Meta's DS interview is different from most because it's genuinely three separate skill areas and they don't conflate them.

SQL round: this is the most consistent part across every DS loop at Meta that I've heard about. two or three questions, increasing complexity. the first is usually a warm-up: a join, a GROUP BY, maybe a window function. the harder ones involve things like: "find the second highest X per group," or "users who did A but not B within 7 days of signing up." they care about correctness and efficiency. using CTEs is fine and honestly makes your logic clearer to walk through.

one pattern I saw twice: they give you a schema with gaps and ask you to infer what the data means. read the table names carefully, ask clarifying questions.

product case round: this is the metrics/product sense round. they'll say something like "we launched a new feature for Reels, what metrics would you track?" or "engagement on Stories dropped 8%, what's going on." same structure as the PM analytical round but they want you to go deeper on statistical validity: sample size concerns, selection bias, p-hacking risks. I mentioned that a 1-week drop might not have enough data to distinguish signal from noise and that landed well.

stats / experimentation round: this is where Meta separates itself from most other DS interviews. they expect real A/B testing knowledge: how to handle low-power tests, what to do when network effects violate SUTVA, how to handle novelty effects in a recommendation system.
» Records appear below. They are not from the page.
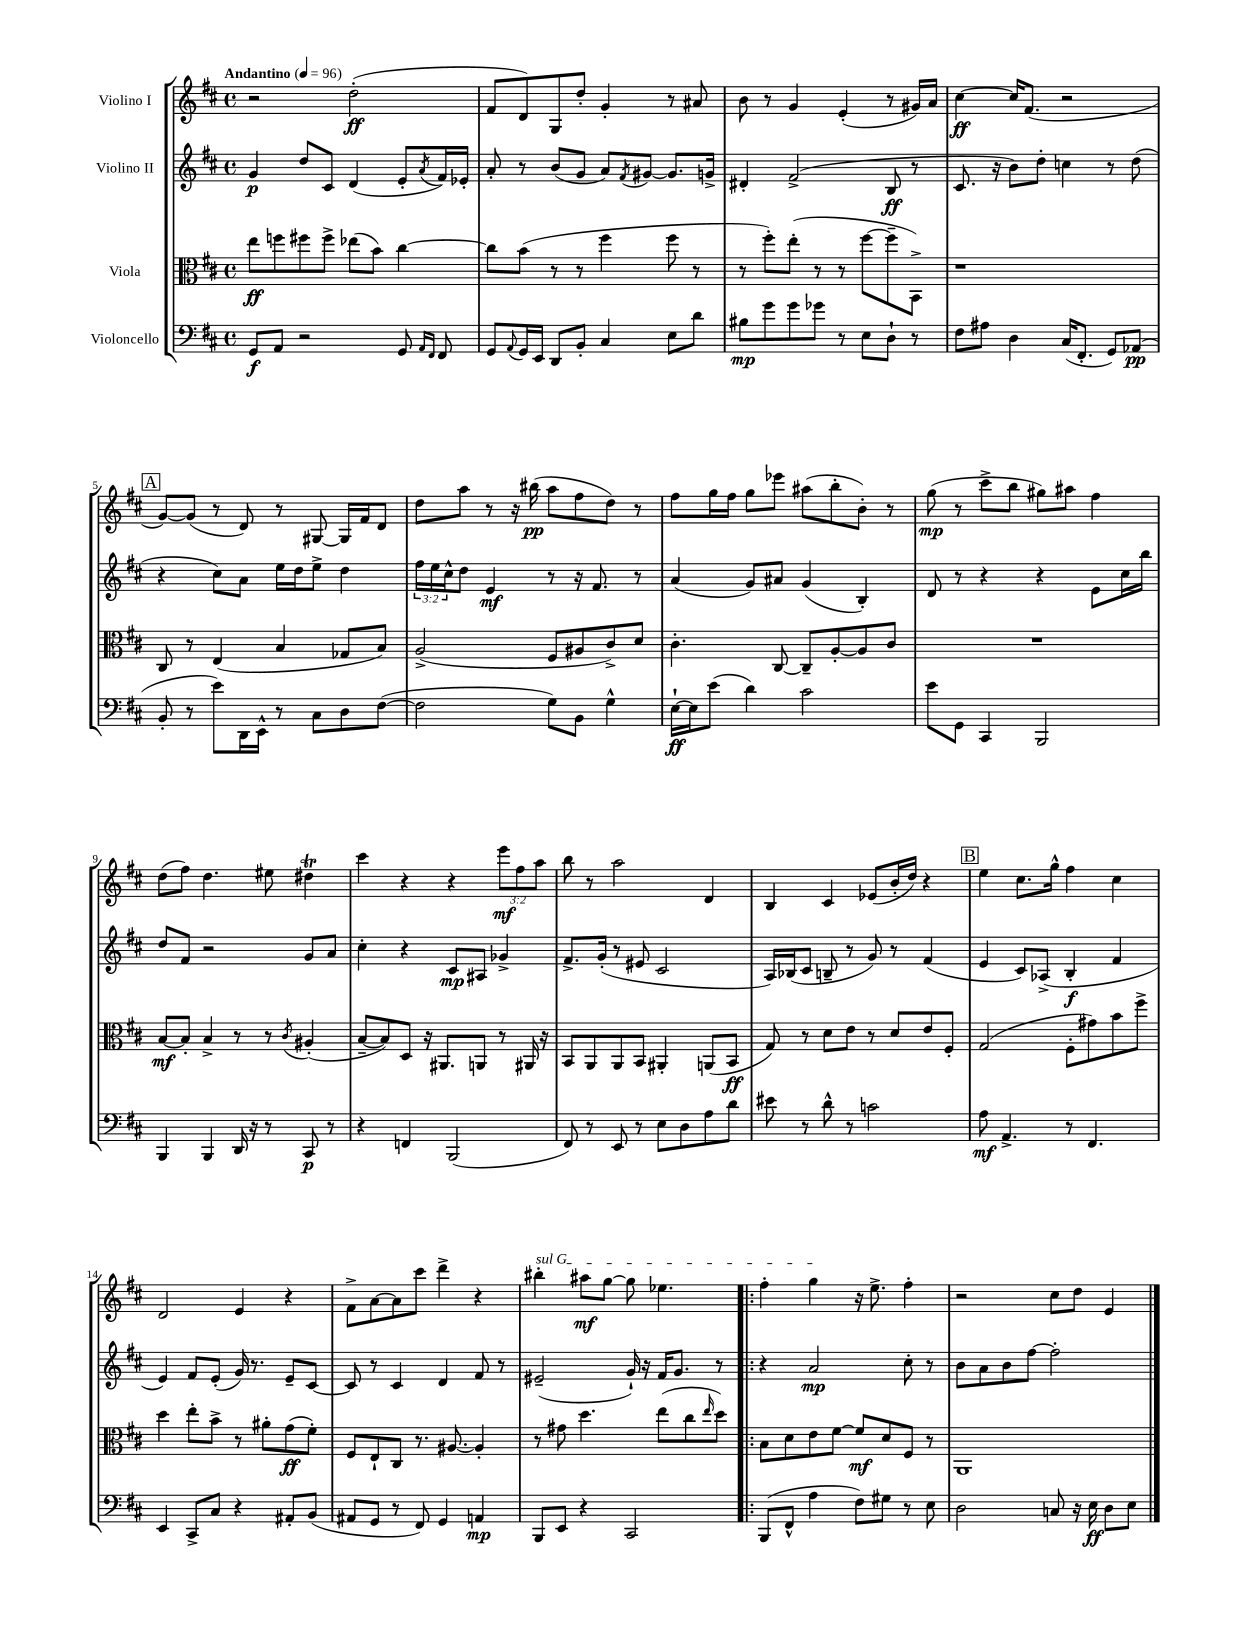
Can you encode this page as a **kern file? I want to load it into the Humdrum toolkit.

**kern	**kern	**kern	**kern
*staff4	*staff3	*staff2	*staff1
*clefF4	*clefC3	*clefG2	*clefG2
*k[f#c#]	*k[f#c#]	*k[f#c#]	*k[f#c#]
*M4/4	*M4/4	*M4/4	*M4/4
*met(c)	*met(c)	*met(c)	*met(c)
*MM96	*MM96	*MM96	*MM96
8GG	8ee	4g	2r
8AA	8ff	.	.
2r	8ff#	8dd	.
.	8ff#^	8c#	.
.	(8ee-	(4d	(2dd'
.	8b)	.	.
8GG	[4cc#	8e'	.
16qqAA	.	.	.
16qqFF#	.	8qa	.
8FF#	.	16f#)	.
.	.	16e-'	.
=	=	=	=
8GG	8cc#]	8a'	8f#
8qqAA	.	.	.
16GG	(8b	8r	8d)
16EE	.	.	.
8DD	8r	(8b	8G
8BB'	8r	8g	8dd'
4C#	4ff#	8a)	4g'
.	.	8qf#	.
.	.	[8g#	.
8E	8ff#	8.g#]	8r
8d	8r	.	8a#
.	.	16g^	.
=	=	=	=
8B#	8r	4d#'	8b
8g	8ff#')	.	8r
8g	(8ee'	(2f#^	4g
8g-	8r	.	.
8r	8r	.	(4e'
8E	[8ff#	.	.
8D`	8ff#~]	8B	8r
8r	8BB^)	8r	16g#)
.	.	.	16a
=	=	=	=
8F#	1r	8.c#	[4cc#
8A#	.	.	.
.	.	16r	.
4D	.	8b)	16cc#]
.	.	.	(8.f#
.	.	8dd'	.
(16C#	.	4cc	2r
8.FF#'	.	.	.
8GG)	.	8r	.
(8AA-	.	(8dd	.
=	=	=	=
8BB'	8C#	4r	[8g)
8r	8r	.	(8g]
8e)	(4E	8cc#)	8r
16DD	.	8a	8d)
16EE^^	.	.	.
8r	4B	16ee	8r
.	.	16dd	.
8C#	.	8ee^	[8G#
8D	8G-	4dd	16G#]
.	.	.	16f#
([8F#	8B)	.	8d
=	=	=	=
2F#]	(2A^	24ff#	8dd
.	.	24ee	.
.	.	24cc#^^	.
.	.	8dd	8aa
.	.	4e	8r
.	.	.	16r
.	.	.	(16bb#
8G)	8F#	8r	8aa
8BB	8A#	16r	8ff#
.	.	8.f#	.
4G^^	8c#^)	.	8dd)
.	8d	8r	8r
=	=	=	=
[16E`	4.c#'	(4a	8ff#
16E]	.	.	.
(8e	.	.	16gg
.	.	.	16ff#
4d)	.	8g)	8gg
.	[8C#	8a#	8eee-
2c#	8C#~]	(4g	(8aa#
.	[8A'	.	8bb'
.	8A]	4B')	8b')
.	8c#	.	8r
=	=	=	=
8e	1r	8d	(8gg
8GG	.	8r	8r
4CC#	.	4r	8ccc#^
.	.	.	8bb
2BBB	.	4r	8gg#)
.	.	.	8aa#
.	.	8e	4ff#
.	.	16cc#	.
.	.	16bb	.
=	=	=	=
4BBB	[8B	8dd	(8dd
.	8B']	8f#	8ff#)
4BBB	4B^	2r	4.dd
16DD	8r	.	.
16r	.	.	.
8r	8r	.	8ee#
.	8qc#	.	.
8CC#	(4A#'	8g	4dd#
8r	.	8a	.
=	=	=	=
4r	[8B~	4cc#'	4ccc#
.	8B])	.	.
4FF	8D	4r	4r
.	16r	.	.
.	8.AA#	.	.
(2BBB	.	8c#	4r
.	8AA	8A#	.
.	8r	4g-^	12eee
.	.	.	12ff#
.	16AA#	.	.
.	.	.	12aa
.	16r	.	.
=	=	=	=
8FF#)	8BB	8.f#^	8bb
8r	8AA	.	8r
.	.	(16g'	.
8EE	8AA	8r	2aa
8r	8BB	8e#	.
8E	4AA#'	2c#	.
8D	.	.	.
8A	(8AA	.	4d
8d	8BB	.	.
=	=	=	=
8e#	8G)	16A)	4B
.	.	(16B-	.
8r	8r	8c#	.
8d^^	8d	8B~	4c#
8r	8e	8r	.
2c	8r	8g)	(8e-
.	8d	8r	16b'
.	.	.	16dd)
.	8e	(4f#	4r
.	8F#'	.	.
=	=	=	=
8A	(2G	4e	4ee
4.AA^	.	.	.
.	.	8c#)	8.cc#
.	.	(8A-^	.
.	.	.	16gg^^
8r	8F#'	4B'	4ff#
4.FF#	8g#)	.	.
.	8b	4f#	4cc#
.	8ff#^	.	.
=	=	=	=
4EE	4dd	4e)	2d
8CC#^	8ee'	8f#	.
8C#	8b^	(8e'	.
4r	8r	16g)	4e
.	.	8.r	.
.	8a#'	.	.
8AA#'	(8g	8e~	4r
(8BB	8f#')	[8c#	.
=	=	=	=
8AA#	8F#	8c#]	8f#^
8GG	8E`	8r	[8a
8r	8C#	4c#	8a]
8FF#)	8.r	.	8ccc#
4GG	.	4d	4ddd^
.	[8.A#	.	.
4AA	4A#']	8f#	4r
.	.	8r	.
=	=	=	=
8BBB	8r	(2e#~	4bb#'
8EE	8g#	.	.
4r	4.dd	.	8aa#
.	.	.	[8gg
2CC#	.	16g`)	8gg]
.	.	16r	.
.	(8ee	16f#	4.ee-
.	.	8.g	.
.	8cc#	.	.
.	16qqee	.	.
.	8dd)	8r	.
=!|:	=!|:	=!|:	=!|:
(8BBB	8B	4r	4ff#'
8FF#^^	8d	.	.
4A	8e	2a	4gg
.	[8f#	.	.
8F#)	8f#]	.	16r
.	.	.	8.ee^
8G#	8d	.	.
8r	8F#	8cc#'	4ff#'
8E	8r	8r	.
=	=	=	=
2D	1AA	8b	2r
.	.	8a	.
.	.	8b	.
.	.	[8ff#	.
8C	.	2ff#']	8cc#
16r	.	.	8dd
16E	.	.	.
8D	.	.	4e
8E	.	.	.
==	==	==	==
*-	*-	*-	*-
I was asked how to design an experiment where users are social and you can't just randomize individually. answer: cluster randomization or using an ego-network holdout.

prep that helped: SQL: Mode Analytics practice problems, plus a mock where I spoke out loud while coding stats: the classic Kohavi et al. trustworthy online controlled experiments book is overkill but worth it case: practice telling a story with a metric drop, not just listing possible causes

5 replies

analyst_ana

the cluster randomization answer for the social network question is exactly right. I was told that answer is a differentiator in that round. they don't expect everyone to know it but those who do get noticed.

ml_mike

what was the seniority of the stats questions at L5? I'm applying L6 and wondering how much further they push on causality / observational methods.

ds_dmitri

at L5 they expected me to know the limits of A/B testing and have one alternative in my toolkit (I used regression discontinuity as an example). at L6 from what I've heard they want you to propose the right method given the constraint, not just know them exists.

returner_ren

how long was the full loop? and was it all remote or a mix?

ds_dmitri

all remote for me. 4 rounds total, done in one day with breaks. about 4 hours active. recruiter screen was a separate call the week before.